А еще счастье для меня — когда больной ребенок попросит воды и я ложечкой даю ему пить и утоляю его жажду. Счастье — когда я вижу умных, интеллигентных и добрых родителей, которые любят своего ребенка.
— Для Вас важно, чтобы Вас любили другие люди?
— Для меня важнее любить самому. Любовь — это когда у Вас общие интересы, Вам одно и то же очень нравится и не нравится. На подобной основе создается вполне приемлемая семейная жизнь. А вообще-то каждый засыпает и умирает сам, в своем одиночестве. Как Бог один, так и ты один. И если кому-то удается интегрировать в свое одиночество другого человека — это замечательно.
— Одиночество — это горе?
— Вопрос — почему ты один? Многие совершенные люди, например Махариши, рекомендуют для человека семейную жизнь. Иисус Христос был в Тибете и говорил мужчинам: «Лучший монастырь для тебя — твоя семья. Это отличная школа служения, ведь, когда ты делаешь хорошо другому человеку, ты делаешь добро Богу». Мне лично нравится мыть посуду, гладить рубашки. Я использую эти моменты для практики в концентрированной осознанности.
— Если бы Вы были всемогущим, что бы Вы изменили в нашей жизни?
— Я бы спросил у Бога: «Понятно, что все — иллюзия, но почему, Боженька, Тебе потребовалось создать иллюзию, в которой дети и взрослые страдают, умирают от голода, и это ощущается на физическом уровне? Создай другой сон для разума. В этом Твоем кошмаре нам плохо! На фиг он нам и Тебе нужен?»

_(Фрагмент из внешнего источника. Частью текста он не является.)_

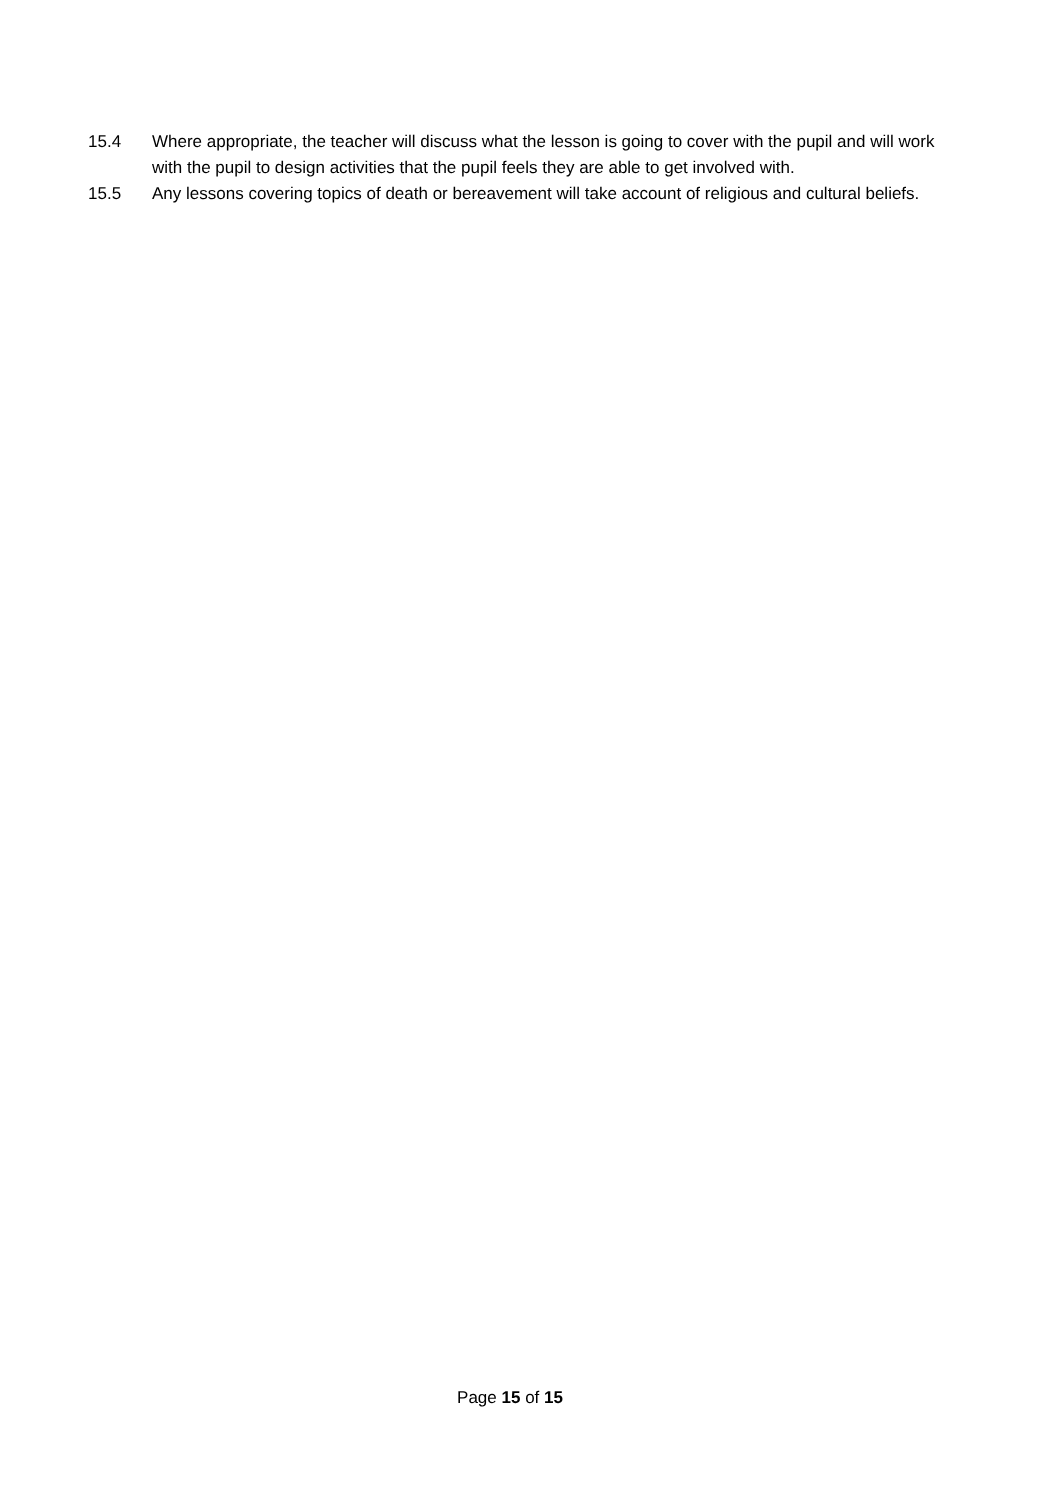15.4 Where appropriate, the teacher will discuss what the lesson is going to cover with the pupil and will work with the pupil to design activities that the pupil feels they are able to get involved with.
15.5 Any lessons covering topics of death or bereavement will take account of religious and cultural beliefs.
Page 15 of 15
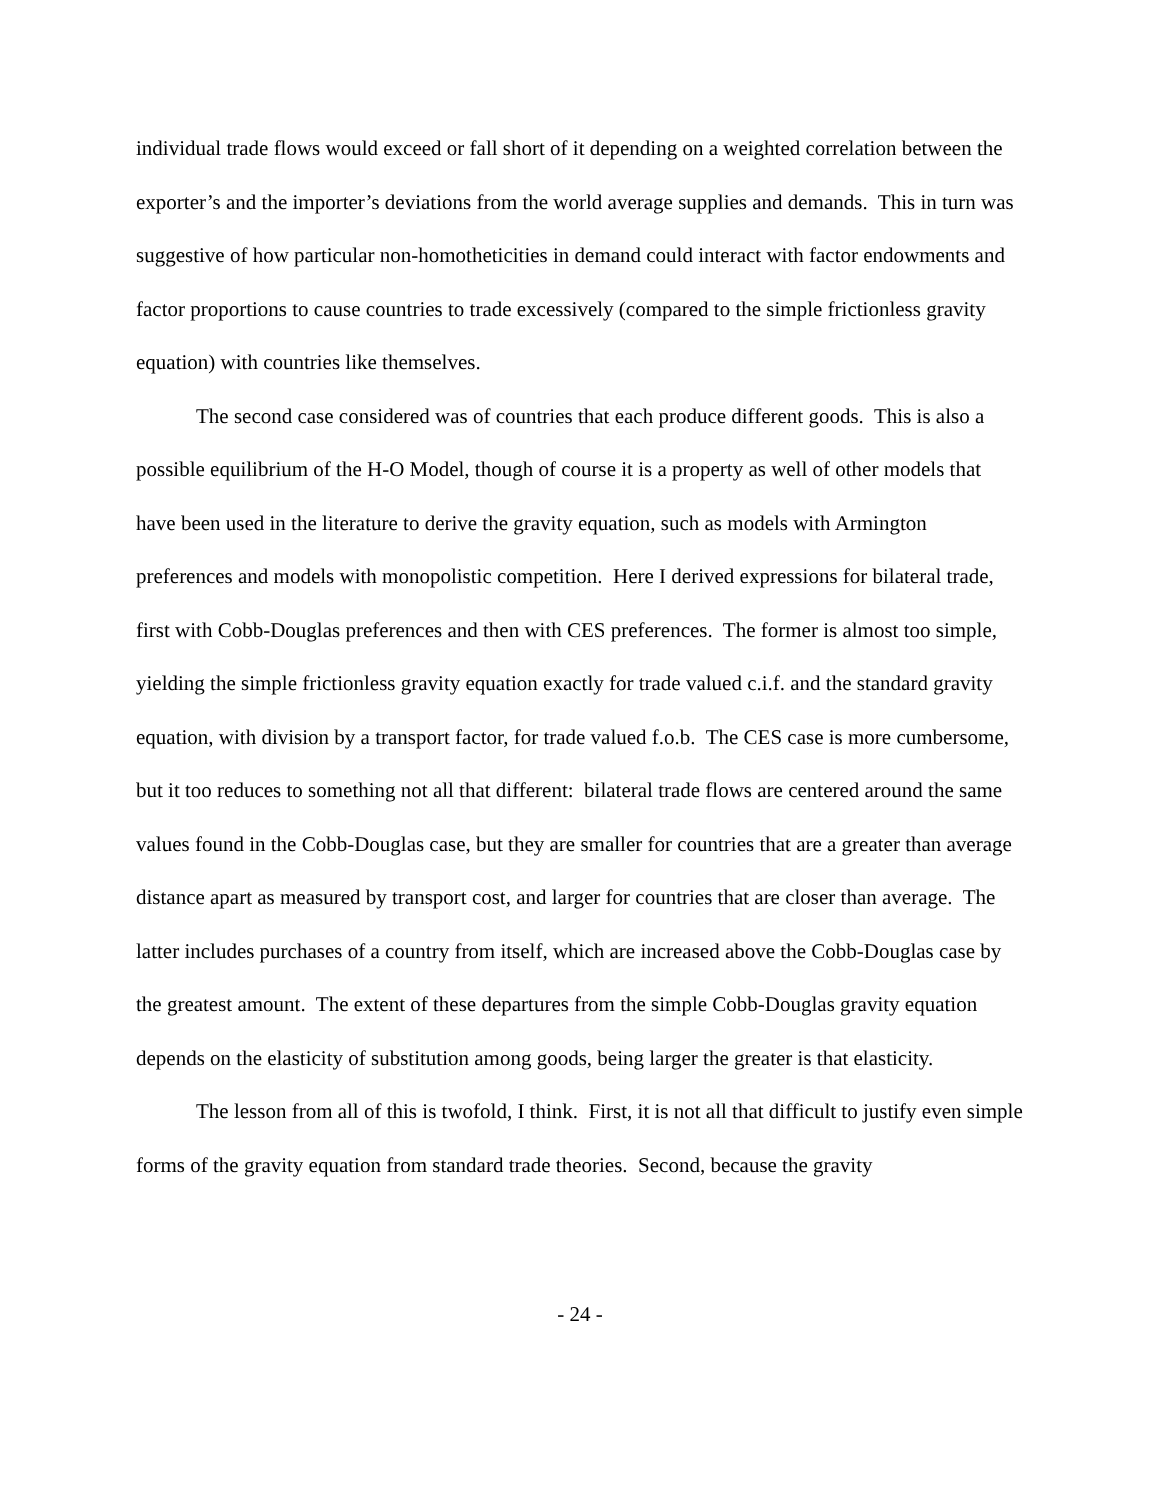individual trade flows would exceed or fall short of it depending on a weighted correlation between the exporter’s and the importer’s deviations from the world average supplies and demands. This in turn was suggestive of how particular non-homotheticities in demand could interact with factor endowments and factor proportions to cause countries to trade excessively (compared to the simple frictionless gravity equation) with countries like themselves.
The second case considered was of countries that each produce different goods. This is also a possible equilibrium of the H-O Model, though of course it is a property as well of other models that have been used in the literature to derive the gravity equation, such as models with Armington preferences and models with monopolistic competition. Here I derived expressions for bilateral trade, first with Cobb-Douglas preferences and then with CES preferences. The former is almost too simple, yielding the simple frictionless gravity equation exactly for trade valued c.i.f. and the standard gravity equation, with division by a transport factor, for trade valued f.o.b. The CES case is more cumbersome, but it too reduces to something not all that different: bilateral trade flows are centered around the same values found in the Cobb-Douglas case, but they are smaller for countries that are a greater than average distance apart as measured by transport cost, and larger for countries that are closer than average. The latter includes purchases of a country from itself, which are increased above the Cobb-Douglas case by the greatest amount. The extent of these departures from the simple Cobb-Douglas gravity equation depends on the elasticity of substitution among goods, being larger the greater is that elasticity.
The lesson from all of this is twofold, I think. First, it is not all that difficult to justify even simple forms of the gravity equation from standard trade theories. Second, because the gravity
- 24 -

Ученые, в том числе знаменитый астрофизик Стивен Хокинг, считают, что Бог Вселенную не создавал. Может, и не создавал. Может, ее создали падшие ангелы и прочие неумелые ученики Бога, чтобы реализовать свои комплексы. Они забрасывают души, созданные Богом, в материальные миры, которые соорудили сами. А потом рассматривают, что из этого вышло, и приятелям показывают. И задача святых учителей — Иисуса, Будды — эти искры Бога вытаскивать из чужих миров и возвращать Богу.
Будда сказал, что творение — это проявление невежества богов. Что он имел в виду? Лев Толстой написал «Войну и мир». Ему было писать интересно. Нам читать интересно. А если представить, что герои его книг живут в созданном писателем мире, где умирают на войне, в родах, мучаются от болезней? Они бы тоже роптали и выступали против создателя: «Почему ты не придумал добрую книгу с хорошим финалом?»
И если бы я был Всемогущим, то сделал бы так, чтобы в мире не было боли и физических страданий. А с нравственными муками типа «любит — не любит» человек уж как-нибудь справится.